AI, Crowd-Sourced: Computer Vision for Beginners
In this latest series, we guide you on how you can start learning skills for various machine learning fields through hands-on problem-solving. Through this article, you’ll uncover a plethora of datasets and ML tasks that will launch you into this field!
In this segment, we are going through some of the beginner-friendly Computer Vision challenges hosted on AIcrowd. The challenges, along with the intricate discourse discussions and community contributions will simplify your learning process!
Computer vision is the field of science that trains computers to deal with visual information. The ideal aim for computer vision is to ultimately achieve all the tasks our visual system enables us to do.
In recent years, Machine Learning, especially Deep Learning, has transfigured computer vision by introducing various neural network architectures.
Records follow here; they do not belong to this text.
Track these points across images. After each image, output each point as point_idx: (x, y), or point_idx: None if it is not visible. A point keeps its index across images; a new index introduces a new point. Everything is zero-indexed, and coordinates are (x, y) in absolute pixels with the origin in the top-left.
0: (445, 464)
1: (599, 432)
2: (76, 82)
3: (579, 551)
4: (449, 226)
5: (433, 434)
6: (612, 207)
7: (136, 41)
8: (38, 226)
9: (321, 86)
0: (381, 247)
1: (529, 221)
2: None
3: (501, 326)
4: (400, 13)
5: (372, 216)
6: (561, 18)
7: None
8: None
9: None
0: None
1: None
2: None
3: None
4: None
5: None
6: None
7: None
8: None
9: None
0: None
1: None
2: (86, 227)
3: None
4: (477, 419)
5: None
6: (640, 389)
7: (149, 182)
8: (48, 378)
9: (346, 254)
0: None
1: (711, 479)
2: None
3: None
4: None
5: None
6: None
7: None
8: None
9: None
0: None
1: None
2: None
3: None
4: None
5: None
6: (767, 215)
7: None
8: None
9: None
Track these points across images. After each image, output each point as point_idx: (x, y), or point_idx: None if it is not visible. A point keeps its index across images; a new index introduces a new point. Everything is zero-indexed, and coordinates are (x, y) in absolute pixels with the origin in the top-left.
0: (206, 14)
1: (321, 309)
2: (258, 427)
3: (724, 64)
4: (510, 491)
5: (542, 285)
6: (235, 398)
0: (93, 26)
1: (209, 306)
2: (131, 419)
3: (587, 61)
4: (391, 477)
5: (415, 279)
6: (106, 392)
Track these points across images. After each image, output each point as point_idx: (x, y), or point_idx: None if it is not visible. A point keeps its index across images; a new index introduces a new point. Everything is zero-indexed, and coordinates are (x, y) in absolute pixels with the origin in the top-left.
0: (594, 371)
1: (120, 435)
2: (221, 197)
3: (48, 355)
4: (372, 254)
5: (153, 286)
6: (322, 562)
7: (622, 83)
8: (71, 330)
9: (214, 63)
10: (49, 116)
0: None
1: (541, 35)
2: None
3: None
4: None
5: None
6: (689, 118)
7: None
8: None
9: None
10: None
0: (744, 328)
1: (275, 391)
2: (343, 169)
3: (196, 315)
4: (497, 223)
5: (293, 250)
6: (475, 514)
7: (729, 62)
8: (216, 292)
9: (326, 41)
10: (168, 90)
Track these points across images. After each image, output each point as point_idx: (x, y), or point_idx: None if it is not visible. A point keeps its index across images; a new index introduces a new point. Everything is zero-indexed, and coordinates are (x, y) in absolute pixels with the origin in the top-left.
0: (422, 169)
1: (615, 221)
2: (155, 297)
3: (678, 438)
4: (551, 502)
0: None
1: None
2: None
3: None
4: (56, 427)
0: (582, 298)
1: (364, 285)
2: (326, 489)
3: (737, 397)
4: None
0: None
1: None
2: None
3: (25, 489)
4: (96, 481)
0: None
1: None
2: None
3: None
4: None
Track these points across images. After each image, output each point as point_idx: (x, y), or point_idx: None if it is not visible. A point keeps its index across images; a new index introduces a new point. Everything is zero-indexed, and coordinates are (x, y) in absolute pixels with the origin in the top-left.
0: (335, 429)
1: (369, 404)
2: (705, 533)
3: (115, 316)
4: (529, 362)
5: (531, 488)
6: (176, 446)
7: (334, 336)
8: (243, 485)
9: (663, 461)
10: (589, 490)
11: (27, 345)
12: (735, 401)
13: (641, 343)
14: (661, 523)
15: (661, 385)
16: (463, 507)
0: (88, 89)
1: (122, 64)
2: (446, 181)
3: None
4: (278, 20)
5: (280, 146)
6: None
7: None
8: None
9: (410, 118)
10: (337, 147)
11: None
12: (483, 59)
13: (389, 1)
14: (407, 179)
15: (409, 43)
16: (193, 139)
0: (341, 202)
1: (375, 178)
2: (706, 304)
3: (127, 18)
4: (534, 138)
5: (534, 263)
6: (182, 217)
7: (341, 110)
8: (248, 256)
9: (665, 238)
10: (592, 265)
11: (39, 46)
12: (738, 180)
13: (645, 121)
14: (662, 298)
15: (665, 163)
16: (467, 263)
These architectures are essentially different orientations of artificial neurons stacked together that can capture, understand, and interpret information from visual data that was impossible before.
Let us look into some computer vision challenges available on our platform.
🐍 SNAKE: Venomous Snake Classification
With yearly cases of snakebites ranging over 5 million (Williams et al., 2019) taking place worldwide, administrating immediate healthcare has become a strenuous task. Due to a lack of expert opinion from a herpetologist, in almost 50% of these cases (Bolon et al., 2020), the venomous nature of the snake isn’t identified.
As a joint venture between AIcrowd and AI for Good - ITU, SNAKE served as our very own attempt at providing a platform and dataset for the fellow community to devise a solution to this very issue using Machine Learning. For this challenge, participants are required to perform binary classification on a given set of data to verify whether a snake is venomous or not, using an image.
The starter kit for the challenge provides the participants with an optimized implementation of ResNet-128. ResNet is a modern take on the classic Convolutional Neural Networks, by bringing in jump connections among subsequent layers, these connections with previous layers help defeat the degradation that happens to the input with the huge number of layers.
This might make you think, “How will I train such a deep layered neural network for my classifier?”, well we have an answer. Transfer Learning, a machine learning method used to reuse training weights from a certain task to another. PyTorch and Keras provide numerous weights for such heavy CNNs which you may use as a starting point in your own classifier.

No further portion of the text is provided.